—¿Está llorando?
—No, a mis años ya no se llora, las lágrimas abandonan los ojos.
—¿Y por qué quieren hoy abandonar las lágrimas sus lindos ojos melaza?
El anciano la mira con cariño, con el cariño del que recibe lindas palabras cuando parece que ya no le importa a nadie, y le dice:
—¡Tú no eres como los demás!
—Nadie es igual. —le contesta.
—Pero a ti te preocupamos todos, te he visto como hablas con cada uno de nosotros, incluso días como hoy, en el que ya te deberías haber marchado porque ya tú turno acabó.
—Solo pienso que, en un futuro no tan lejano, seguramente estaré también en un lugar como éste, y me gustaría que se parasen a hablar conmigo, al menos un ratico. Hay que dar para luego recibir, así que seguro que lo hago solo por egoísmo.

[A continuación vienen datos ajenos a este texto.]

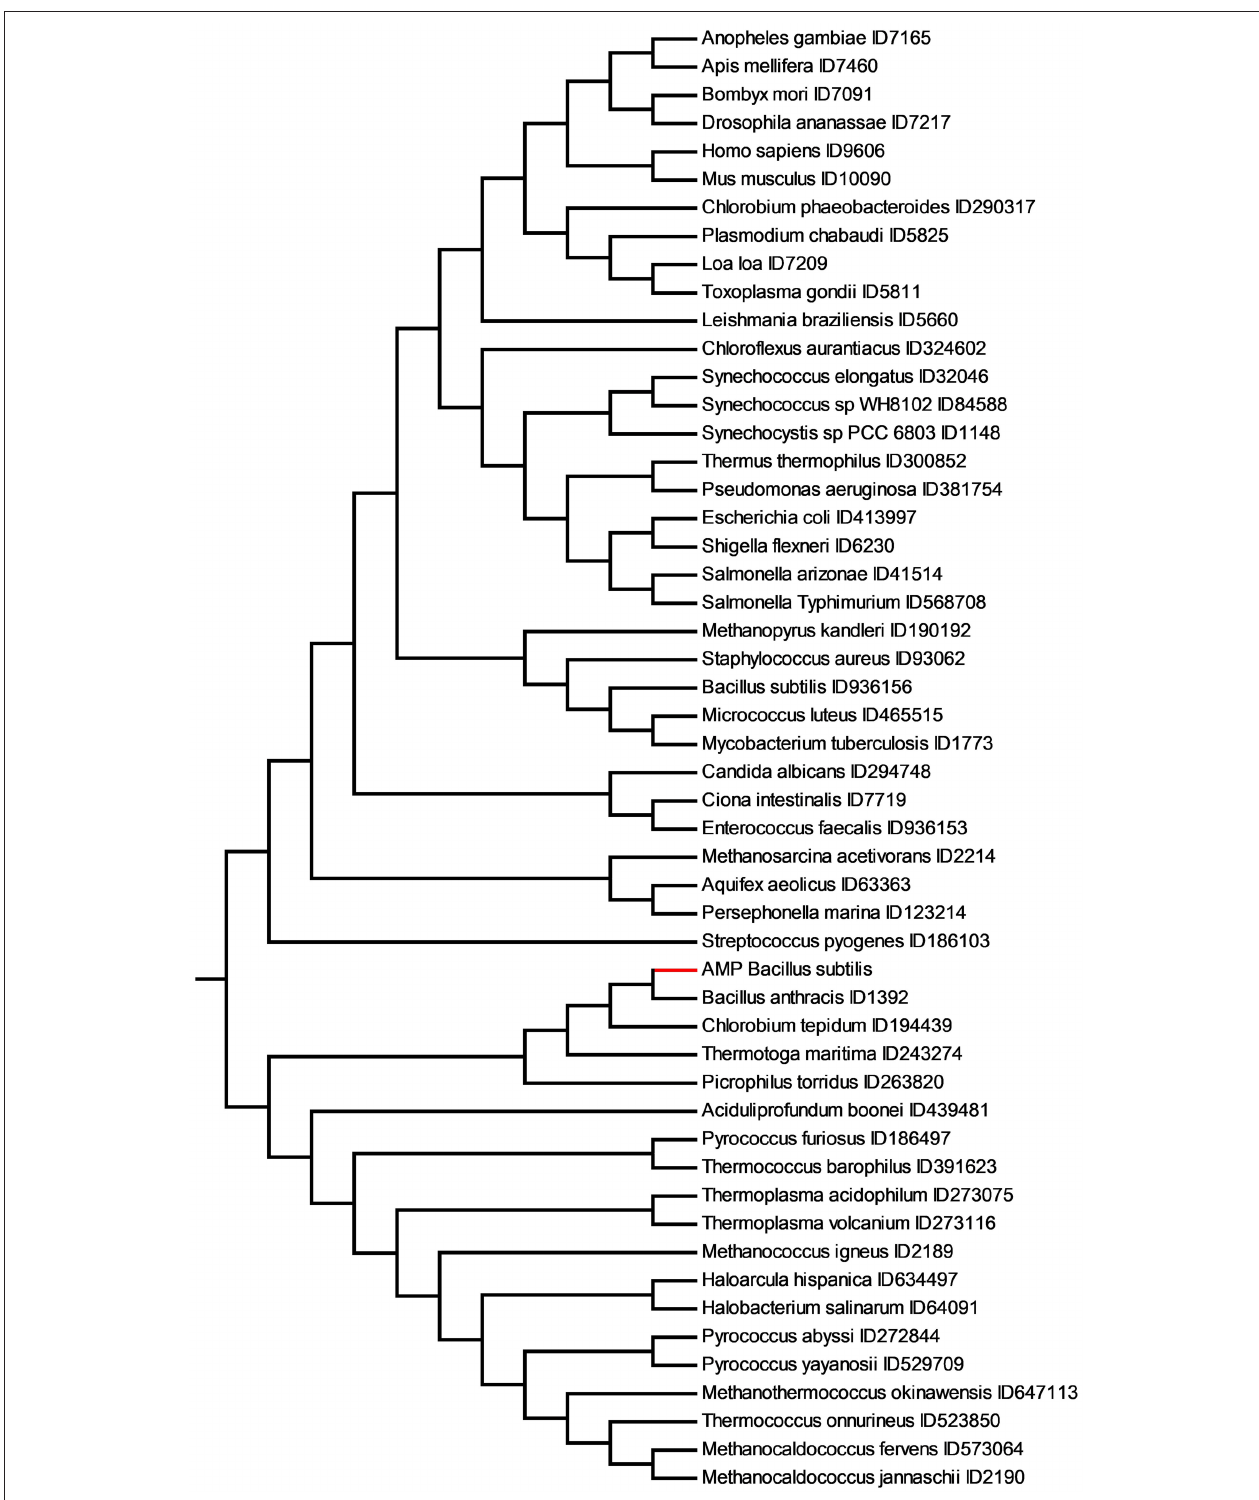
FIGURE 6 | Similarity relationships among the set of 147 AMP active against B. subtilis (AMP Bacillus subtilis) and the TMP dataset obtained with Equation (2) and substring length between 6 and 12. The AMP active on B. subtilis are shown in red.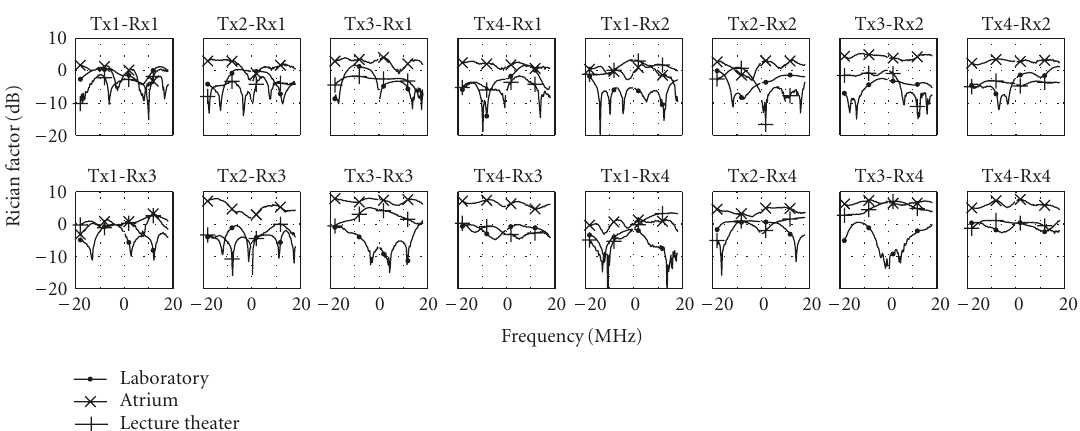
Figure 6: Measured Rician factor for LoS paths in the laboratory, atrium, and lecture theater.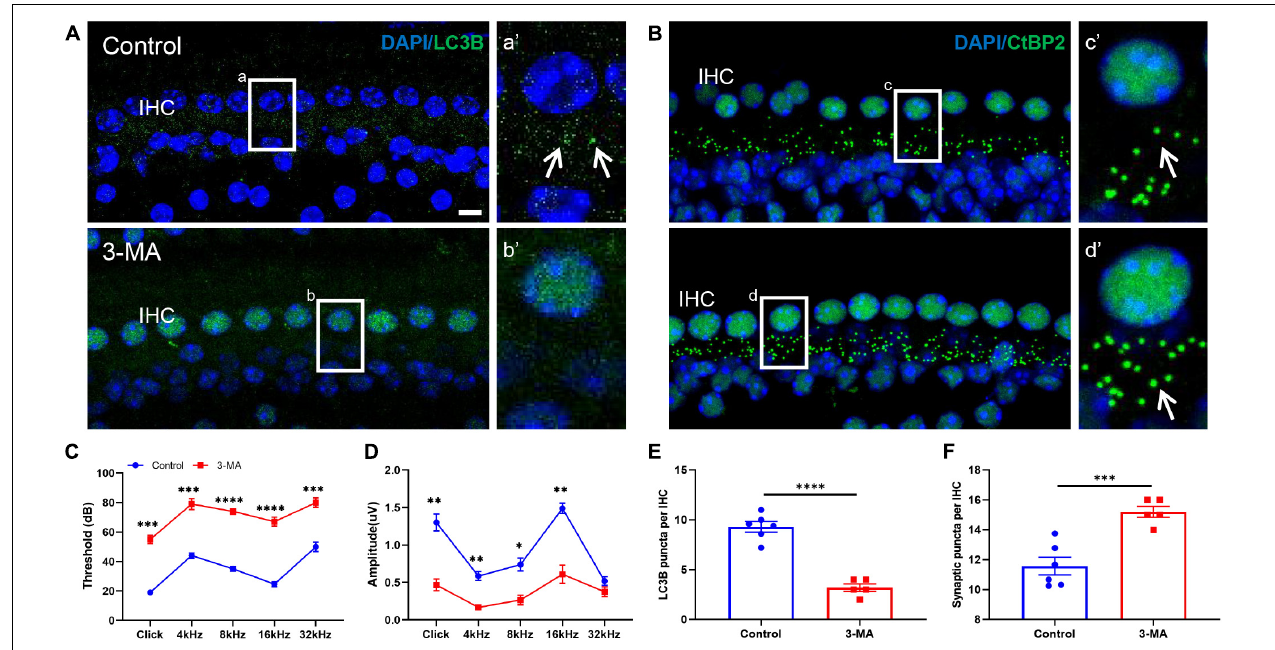
FIGURE 8 | Inhibiting autophagic activity in the developing cochlea increased the number of ribbon synapses but impaired hearing function. (A,a,b) and their respective enlarged images (a (cid:48) ,b (cid:48) ) show that 3-MA administration can cause a significant loss of LC3B-positive puncta compared with the controls. (B) Normal CtBP2 puncta (green) can be seen in the control group; the white frame indicates (c) ; (c (cid:48) ) is the enlarged image of panel (c) . 3-MA administration caused an increased number of CtBP2 puncta; the white frame indicates (d) , panel (d (cid:48) ) is the enlarged image of panel (d) . (C) ABR thresholds were significantly increased across frequencies in the 3-MA-administrated group compared with controls (*** p < 0.001; **** p < 0 . 0001). (D) Compared with the controls, a significant reduction in ABR wave I amplitude appeared in the 3-MA group at click, 4, 8, 16, and 32 kHz (* p < 0.05; ** p < 0.01). (E) A significant reduction in LC3B-positive puncta can be seen in the 3-MA group compared with the controls (**** p < 0.0001). (F) A significant enhancement in the number of ribbon synaptic spots can be seen in the 3-MA group compared with controls (*** p < 0.001). 3-MA, 3-methyladenine; ABR, auditory brainstem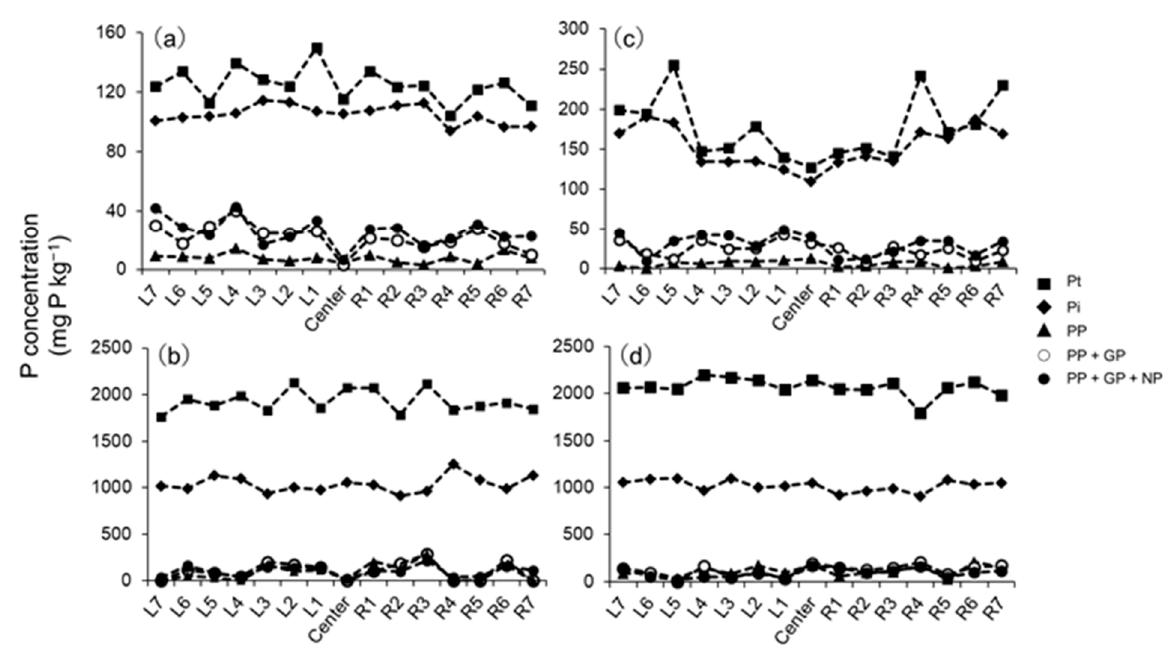
Figure 2. Phosphorus concentrations in ( a ) the NaHCO 3 fraction from mineral fertilizer (NPK) soil, ( b ) the NaOH fraction from NPK soil, ( c ) the NaHCO 3 fraction from NPK + compost soil, and ( d ) the NaOH fraction from NPK + compost soil in the rhizobox system where barley was cultivated for 5 weeks. PP: acid phosphatase Type IV-S from potato; GP: acid phosphatase Type I from wheat germ; and NP: nuclease P1 from Penicillium citrinum .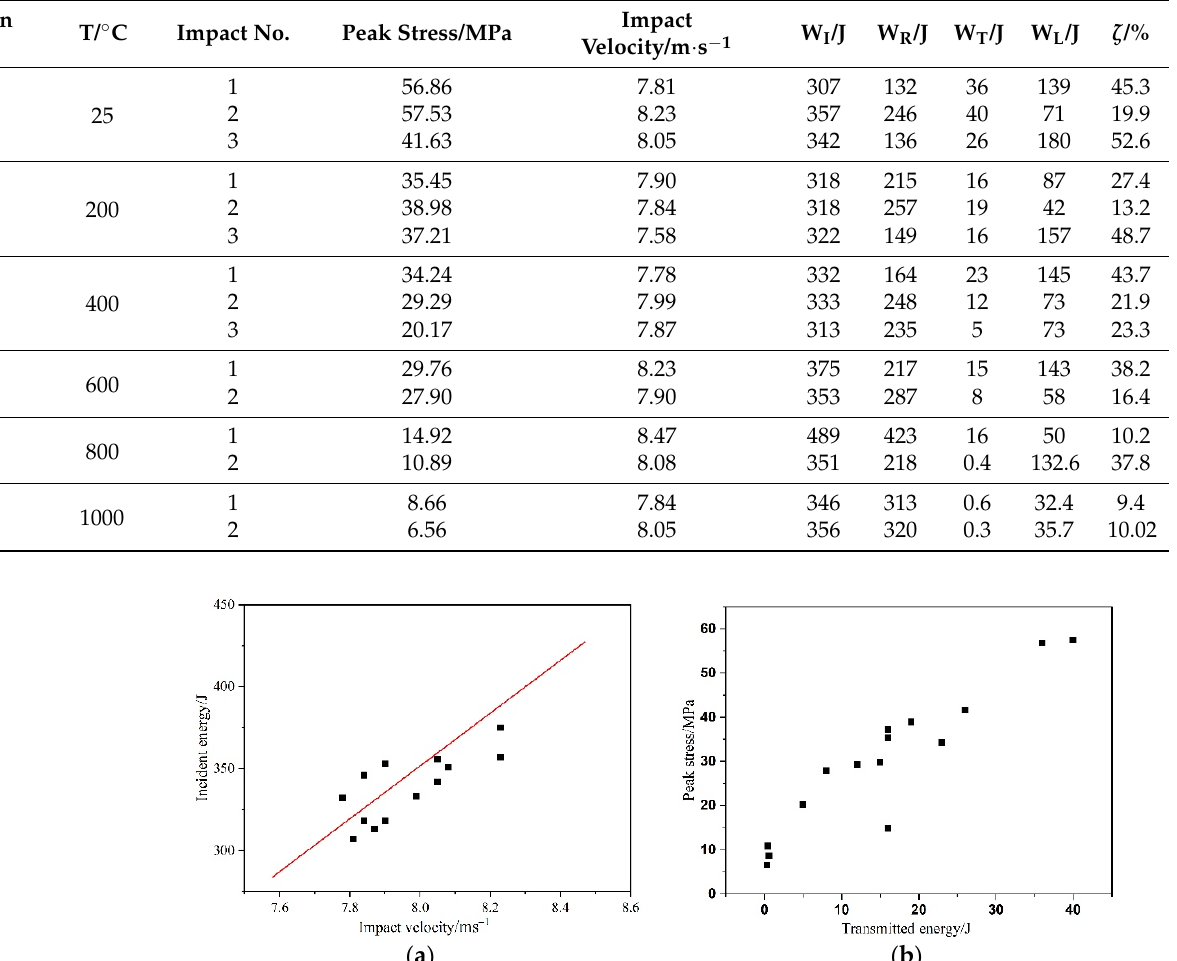
Figure 12. Analysis of cyclic impact energy of sandstone. ( a ) Relationship between impact velocity and incident energy. ( b ) Relationship between peak stress and transmitted energy. and incident energy. ( b ) Relationship between peak stress and transmitted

—Pues bendito egoísmo el tuyo.
—Entonces, ¿al final va a satisfacer mi curiosidad y me dirá por qué huyen sus cobardes lágrimas?
—No pude evitar recordar mis años mozos, en una verbena de verano conocí a una muchachilla, era una época en la que los móviles no existían, y en casa no había teléfono fijo tampoco, ya no hablemos de internet ni otras cosas. Quizás fue amor a primera vista, no lo sé, bailamos toda la noche y, de camino a casa, me pasé todo el rato oliéndome las manos, impregnadas de su perfume. Quedamos en vernos el siguiente sábado, pero no conseguí quien me llevase, y nunca más la volví a ver.
» No pude evitar pensar en qué habría sido de mis últimas siete décadas si hubiera acudido a la cita, y mis lágrimas creyeron que podían salir a buscarla.